Metropolitan Transportation: A Program for Action, also known as simply the Program for Action or the New Routes Program, was a proposal in the mid-1960s for a large expansion of mass transit in New York City, created under then-Mayor John Lindsay. It was one of the most ambitious expansion plans in the history of the New York City Subway, with 40 miles (64 km) of track miles to be added to the New York City Subway within Queens alone. The $2.9 billion plan also called for improvements to other modes of mass transit, such as the present-day Long Island Rail Road and Metro-North Railroad, and further integration between mass transit and the New York City-area airport system.

Transport improvements built under the Program for Action were supposed to relieve overcrowding on existing transit modes in the New York City area. However, even though many of the lines and transport connections proposed in the Program for Action were approved, New York City nearly went bankrupt in 1975, causing all but two of these projects to be canceled due to a lack of funds. The remaining projects, the 63rd Street and Archer Avenue lines, were both dramatically truncated from their original lengths, and both lines opened much later than originally projected.
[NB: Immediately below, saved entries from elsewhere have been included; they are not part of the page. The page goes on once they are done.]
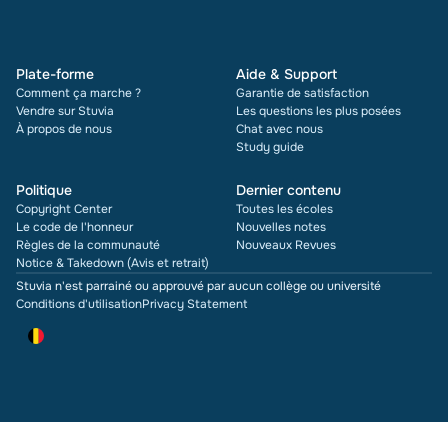
Plate-forme
Aide & Support
Comment ça marche ?
Garantie de satisfaction
Vendre sur Stuvia
Les questions les plus posées
À propos de nous
Chat avec nous
Study guide
Politique
Dernier contenu
Copyright Center
Toutes les écoles
Le code de l'honneur
Nouvelles notes
Règles de la communauté
Nouveaux Revues
Notice & Takedown (Avis et retrait)
Stuvia n'est parrainé ou approuvé par aucun collège ou université
Conditions d'utilisation
Privacy Statement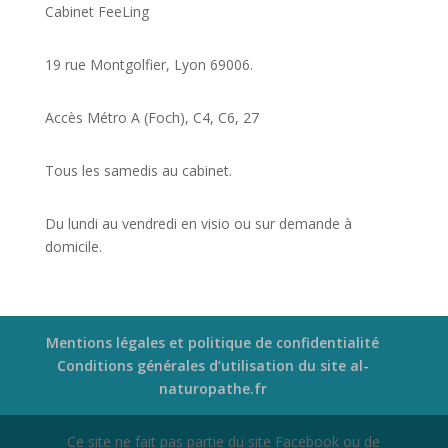
Cabinet FeeLing
19 rue Montgolfier, Lyon 69006.
Accès Métro A (Foch), C4, C6, 27
Tous les samedis au cabinet.
Du lundi au vendredi en visio ou sur demande à
domicile.
Mentions légales et politique de confidentialité
Conditions générales d’utilisation du site al-
naturopathe.fr
Ce site ne fait pas partie du site Facebook ou de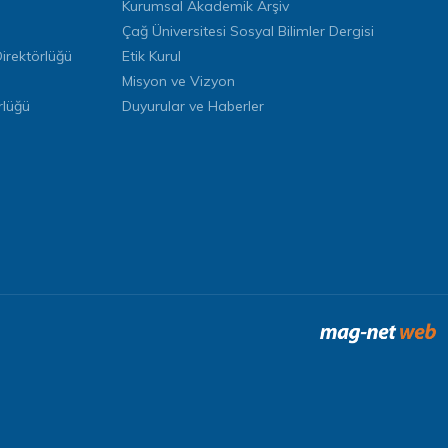
Kurumsal Akademik Arşiv
Çağ Üniversitesi Sosyal Bilimler Dergisi
rektörlüğü
Etik Kurul
Misyon ve Vizyon
rlüğü
Duyurular ve Haberler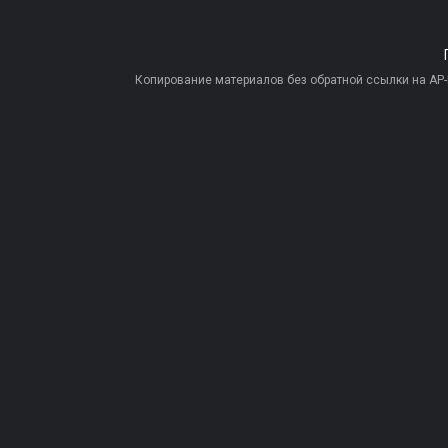
Копирование материалов без обратной ссылки на AP-PR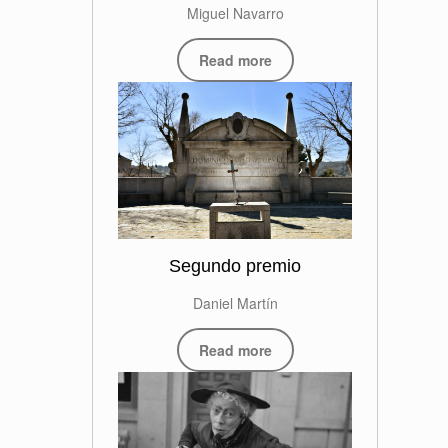
Miguel Navarro
Read more
Segundo premio
Daniel Martín
Read more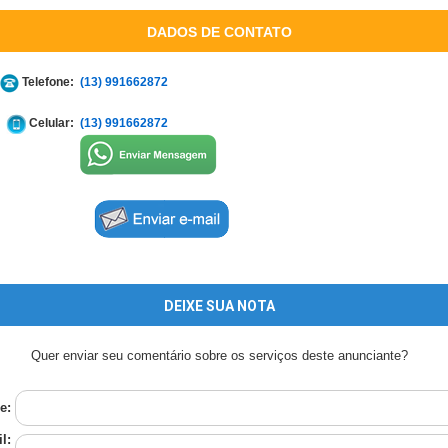
DADOS DE CONTATO
Telefone:
(13) 991662872
Celular:
(13) 991662872
DEIXE SUA NOTA
Quer enviar seu comentário sobre os serviços deste anunciante?
e:
l: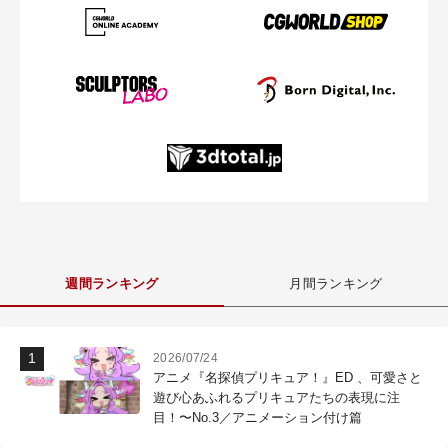
週間ランキング
月間ランキング
2026/07/24
アニメ『名探偵プリキュア！』ED 、可愛さと
遊び心あふれるプリキュアたちの表現に注
目！〜No.3／アニメーション付け篇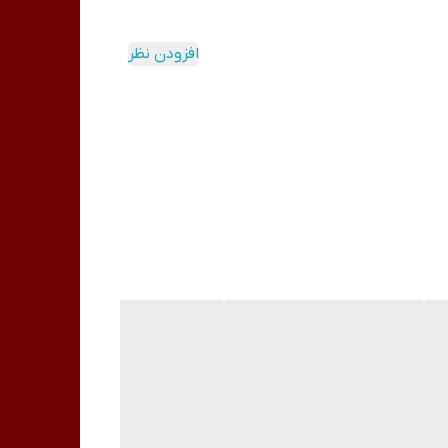
افزودن نظر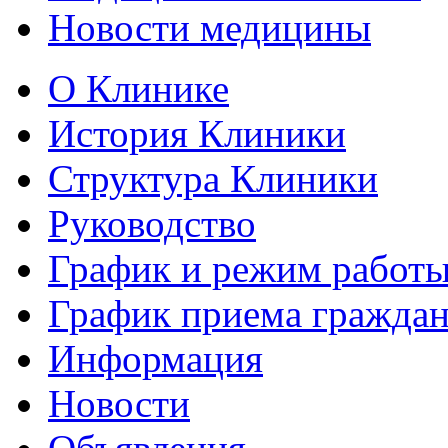
Новости медицины
О Клинике
История Клиники
Структура Клиники
Руководство
График и режим работ
График приема гражда
Информация
Новости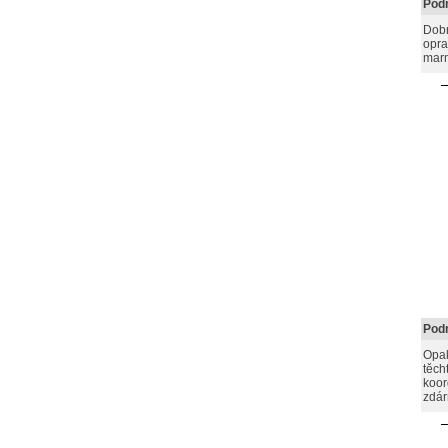
Podn
Dobr
opra
marm
Podn
Opak
těch
koor
zdár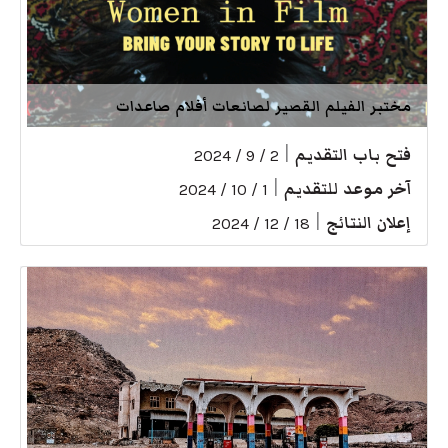
مختبر الفيلم القصير لصانعات أفلام صاعدات
فتح باب التقديم
|
2 / 9 / 2024
آخر موعد للتقديم
|
1 / 10 / 2024
إعلان النتائج
|
18 / 12 / 2024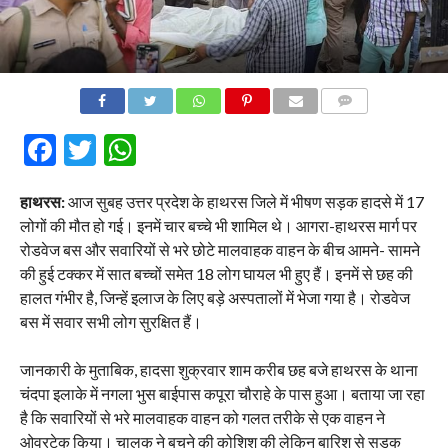
COMMENTS
Facebook
Twitter
WhatsApp
हाथरस:
आज सुबह उत्तर प्रदेश के हाथरस जिले में भीषण सड़क हादसे में 17
लोगों की मौत हो गई। इनमें चार बच्चे भी शामिल थे। आगरा-हाथरस मार्ग पर
रोडवेज बस और सवारियों से भरे छोटे मालवाहक वाहन के बीच आमने- सामने
की हुई टक्कर में सात बच्चों समेत 18 लोग घायल भी हुए हैं। इनमें से छह की
हालत गंभीर है, जिन्हें इलाज के लिए बड़े अस्पतालों में भेजा गया है। रोडवेज
बस में सवार सभी लोग सुरक्षित हैं।
जानकारी के मुताबिक, हादसा शुक्रवार शाम करीब छह बजे हाथरस के थाना
चंदपा इलाके में नगला भुस बाईपास कपूरा चौराहे के पास हुआ। बताया जा रहा
है कि सवारियों से भरे मालवाहक वाहन को गलत तरीके से एक वाहन ने
ओवरटेक किया। चालक ने बचने की कोशिश की लेकिन बारिश से सड़क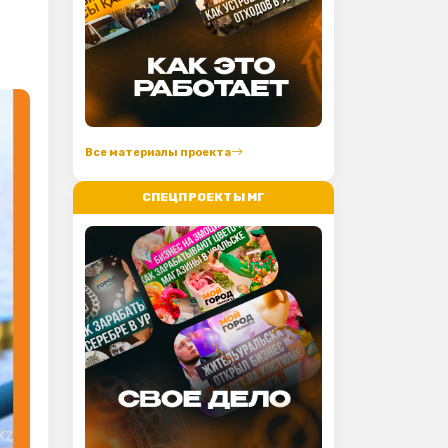
Все материалы проекта
СПЕЦПРОЕКТЫ МГ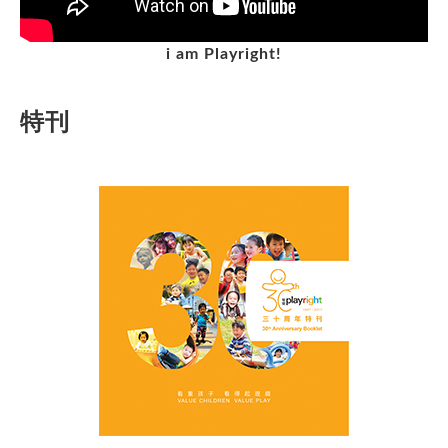
i am Playright!
特刊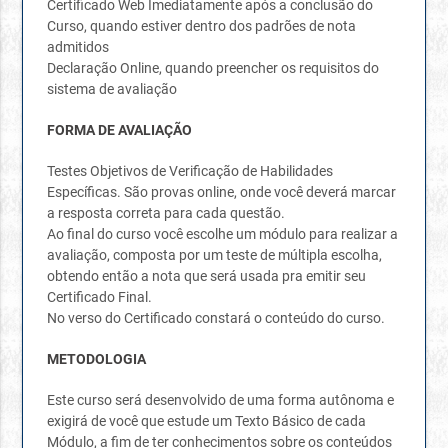
Certificado Web Imediatamente após a conclusão do
Curso, quando estiver dentro dos padrões de nota
admitidos
Declaração Online, quando preencher os requisitos do
sistema de avaliação
FORMA DE AVALIAÇÃO
Testes Objetivos de Verificação de Habilidades
Específicas. São provas online, onde você deverá marcar
a resposta correta para cada questão.
Ao final do curso você escolhe um módulo para realizar a
avaliação, composta por um teste de múltipla escolha,
obtendo então a nota que será usada pra emitir seu
Certificado Final.
No verso do Certificado constará o conteúdo do curso.
METODOLOGIA
Este curso será desenvolvido de uma forma autônoma e
exigirá de você que estude um Texto Básico de cada
Módulo, a fim de ter conhecimentos sobre os conteúdos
In total, only six stations and 15 miles (24 km) of tracks were added under the Program for Action.

In the 1960s, the New York metropolitan area region had 18 million residents across 13,000 square miles (34,000 km2), and the area's population was expanding greatly at the time, especially in the suburbs, to where many city residents relocated. In 1965, the Metropolitan Commuter Transportation Authority (MCTA) was created by New York State Legislature to operate the bankrupt Long Island Rail Road. In 1968, the MCTA absorbed the New York City Transit Authority (NYCTA or TA) of New York City, and began a long-term lease of several lines of the Penn Central that would become the Metro-North Railroad. That year, US$600,000,000 (equivalent to $4,132,000,000 in 2016) was made available to the MCTA, as part of a $2.5 billion (equivalent to $17,218,000,000 in 2016) bond for transportation passed by the New York State legislature. In February of that same year, the MCTA published a 56-page report for New York Governor Nelson A. Rockefeller, and in it, proposed several subway and railroad improvements under the name "Metropolitan Transportation, a Program for Action" (alternatively called "Grand Design"). Executives involved with the proposal included New York baseball executive William Shea. The Program for Action was put forward simultaneously with other development and transportation plans under the administration of Mayor John Lindsay. This included Lindsay's Linear City plan for housing and educational facilities, and the projected construction of several Interstate Highways, many of which were originally proposed by Robert Moses. Shortly after the release of the plans, on March 1, 1968 the MCTA became the MTA.